Futility of marriage as escape from misery

Children at Diksha’s activity centre at Kalighat

Kalighat: She got married at 15 to a boy of her choice in an attempt to escape abuse at home. Her mother, a sex worker, had planned to marry her off anyway, convinced that life would be “safer” for her with a husband.

Fourteen years later, the 29-year-old is a mother of two daughters. She does not want to get them married in a hurry. She wants them to study, understand their rights and help others opt out of early marriage.

“Marriage can never be an escape from abuse,” said the young woman, part of a group trying to empower children of sex workers in Kalighat.

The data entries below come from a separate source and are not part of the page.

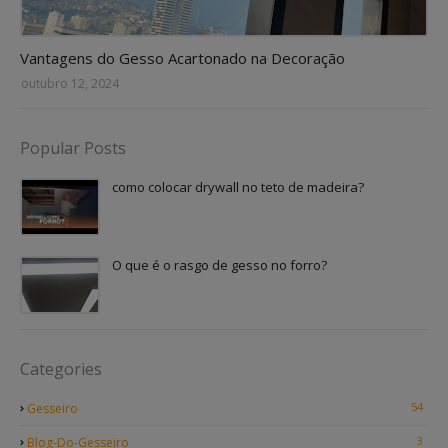
Vantagens do Gesso Acartonado na Decoração
outubro 12, 2024
Popular Posts
como colocar drywall no teto de madeira?
O que é o rasgo de gesso no forro?
Categories
54
Gesseiro
3
Blog-Do-Gesseiro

Their efforts since 2004 have helped make boys and girls in the area confident, empowered and aware of the laws meant to protect them. The group operates out of two rented rooms in the red-light area, engaging with local kids and bringing about a change from within.

The kids go on to become crusaders themselves, intervening in cases of abuse and liaising with police to bring justice to young victims of abusive marriages and rape.

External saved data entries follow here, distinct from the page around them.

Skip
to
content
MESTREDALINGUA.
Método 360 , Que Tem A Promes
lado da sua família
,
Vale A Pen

In a state where more than 60 per cent of children are married off before 18, the young brigade of 45 has brought down the marriage rate in their neighbourhood to less than 15 per cent in 10 years.

In a bylane in Kalighat’s Ward 83 are two one-room activity centres run by the NGO CRY in association with local partner Diksha. This is where a team of resilient and rights-conscious boys and girls between seven and 18 years of age are groomed.

From Monday to Friday, kids below 12 years meet between 7 and 8pm and those above 12 from 8 to 9pm for counselling and interactive sessions.

“The rooms are always open. Since many kids find it difficult to stay at home post-evening, they can also spend the night here. These rooms act as their safe zone,” said another daughter of a sex worker.

Early marriage, discrimination in school and repeated violence at home had ended her education. The newer generation is better off.

“Ten years ago, most women in red-light areas would try to marry off their daughters early to save them from prostitution. Many daughters of sex workers would grow up in shelter homes and childcare institutions. By 16, they would be married off. A large number would run away and get married themselves, just to avoid living in a shelter. But in most cases, these marriages would lead to more violence,” said Protik Banerjee, senior manager (development support) at CRY.

According to a national survey on childescents (children between 15 and 18 years) that CRY published last month, 1.1 million kids living in red-light districts are married off every year. Around 60.6 per cent get married between 14 and 19 years of age and one in five reports domestic violence.

According to Trina Chakrabarti, the regional director (east) of CRY, children across the city need “more safe spaces”.